She actually moved from Arizona to Washington state to live near my brother.  It’s not bad for her since she lives in reduced government housing and gets all her meals free due to her low income.


----------



## boliverchadsworth (Jul 6, 2020)

The mobile reference was interesting. yes, considered it, and discarded early on --lot fee is money out the window and expensive --second issue "tornado alley ...and very hot summers and very cold winters ...different locale would certainly be an option -especially if on a plot that I was buying and had utilities ...

.I will pursue that further  --but would need some close by, and decent neighbors (old and getting older.) thanks will see what I can come up with..I don't want to do park...lot fees etc..and the above.. 

buying for sure an option thank for rattling my chain,


----------



## MarciKS (Jul 6, 2020)

boliverchadsworth said:


> The mobile reference was interesting. yes, considered it, and discarded early on --lot fee is money out the window and expensive --second issue "tornado alley ...and very hot summers and very cold winters ...different locale would certainly be an option -especially if on a plot that I was buying and had utilities ...
> 
> .I will pursue that further  --but would need some close by, and decent neighbors (old and getting older.) thanks will see what I can come up with..I don't want to do park...lot fees etc..and the above..
> 
> buying for sure an option thank for rattling my chain,


Especially in Kansas


----------



## OneEyedDiva (Jul 11, 2020)

I'm sorry I don't have any "new and useful" information for you but I feel for you. I have an online friend who was in the same situation as you except she was only a couple of dollars over income. Really...two or three freaking dollars. Luckily one of her sons was able to help her financially..then a very unexpected form of relief came. She was offered the chance to move in with her ex husband who had plenty of room and land. He lives in another, less expensive state. They split the rent and it saves her a few hundred a month. Bonus: She no longer has to worry about being taken advantage of by her ungrateful DIL as an unpaid babysitter.


----------



## boliverchadsworth (Jul 15, 2020)

OneEyedDiva said:


> I'm sorry I don't have any "new and useful" information for you but I feel for you. I have an online friend who was in the same situation as you except she was only a couple of dollars over income. Really...two or three freaking dollars. Luckily one of her sons was able to help her financially..then a very unexpected form of relief came. She was offered the chance to move in with her ex husband who had plenty of room and land. He lives in another, less expensive state. They split the rent and it saves her a few hundred a month. Bonus: She no longer has to worry about being taken advantage of by her ungrateful DIL as an unpaid babysitter.

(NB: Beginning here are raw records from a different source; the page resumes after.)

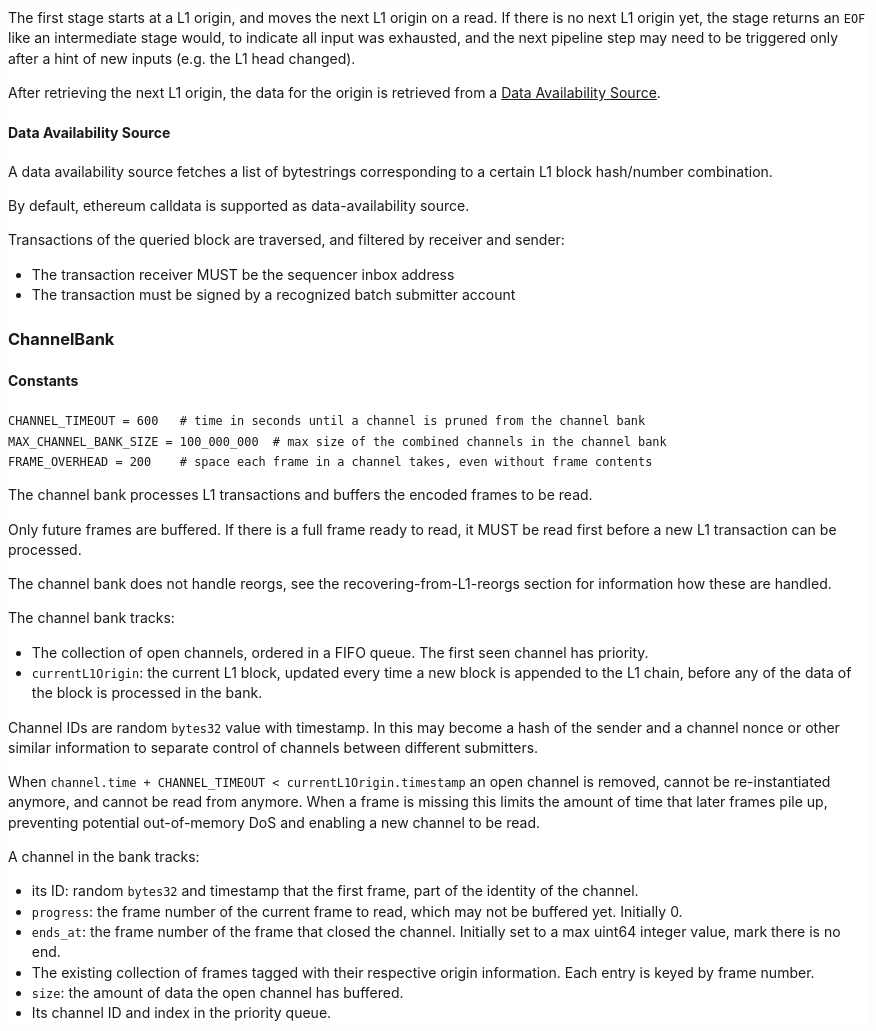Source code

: The first stage starts at a L1 origin, and moves the next L1 origin on a read.
If there is no next L1 origin yet, the stage returns an `EOF` like an intermediate stage would, to indicate all input was exhausted,
and the next pipeline step may need to be triggered only after a hint of new inputs (e.g. the L1 head changed).

After retrieving the next L1 origin, the data for the origin is retrieved from a [Data Availability Source](#data-availability-source).

#### Data Availability Source

A data availability source fetches a list of bytestrings corresponding to a certain L1 block hash/number combination.

By default, ethereum calldata is supported as data-availability source.

Transactions of the queried block are traversed, and filtered by receiver and sender:
- The transaction receiver MUST be the sequencer inbox address
- The transaction must be signed by a recognized batch submitter account


### ChannelBank

#### Constants

```text
CHANNEL_TIMEOUT = 600   # time in seconds until a channel is pruned from the channel bank
MAX_CHANNEL_BANK_SIZE = 100_000_000  # max size of the combined channels in the channel bank
FRAME_OVERHEAD = 200    # space each frame in a channel takes, even without frame contents
```

The channel bank processes L1 transactions and buffers the encoded frames to be read.

Only future frames are buffered. If there is a full frame ready to read, it MUST be read first before a new L1 transaction can be processed.

The channel bank does not handle reorgs, see the recovering-from-L1-reorgs section for information how these are handled.

The channel bank tracks:

- The collection of open channels, ordered in a FIFO queue. The first seen channel has priority.
- `currentL1Origin`: the current L1 block, updated every time a new block is appended to the L1 chain, before any of the data of the block is processed in the bank.

Channel IDs are random `bytes32` value with timestamp.
In this may become a hash of the sender and a channel nonce or other similar information to separate control of channels between different submitters.

When `channel.time + CHANNEL_TIMEOUT < currentL1Origin.timestamp` an open channel is removed, cannot be re-instantiated anymore, and cannot be read from anymore.
When a frame is missing this limits the amount of time that later frames pile up, preventing potential out-of-memory DoS and enabling a new channel to be read.

A channel in the bank tracks:

- its ID: random `bytes32` and timestamp that the first frame, part of the identity of the channel.
- `progress`: the frame number of the current frame to read, which may not be buffered yet. Initially 0.
- `ends_at`: the frame number of the frame that closed the channel. Initially set to a max uint64 integer value, mark there is no end.
- The existing collection of frames tagged with their respective origin information. Each entry is keyed by frame number.
- `size`: the amount of data the open channel has buffered.
- Its channel ID and index in the priority queue.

unfortunaelty--that and many more less pleasant stories are the norm..I have an exwife- but listen I would commit suicide rather than do that..not that she is unpleasant ----she is a yapper ....breathing? jaw moving, a noise coming out...nonsense..just noise pollution...you know the deal...everyone our age does.....it is +__)(()*&&*$# horrible for a guy that has lived alone for 30 years they should put her in gitmo not as an inmate  but as an enhanced interrogator tool


----------



## boliverchadsworth (Jul 15, 2020)

boliverchadsworth said:


> unfortunaelty--that and many more less pleasant stories are the norm..I have an exwife- but listen I would commit suicide rather than do that..not that she is unpleasant ----she is a yapper ....breathing? jaw moving, a noise coming out...nonsense..just noise pollution...you know the deal...everyone our age does.....it is +__)(()*&&*$# horrible for a guy that has lived alone for 30 years they should put her in gitmo not as an inmate  but as an enhanced interrogator tool


and that qualifying money amount can and does vary from location to location county to county facility to facility ..not by a lot but hundreds and thousands...so don't give up on it may have to move some ..but can be done in some cases.


----------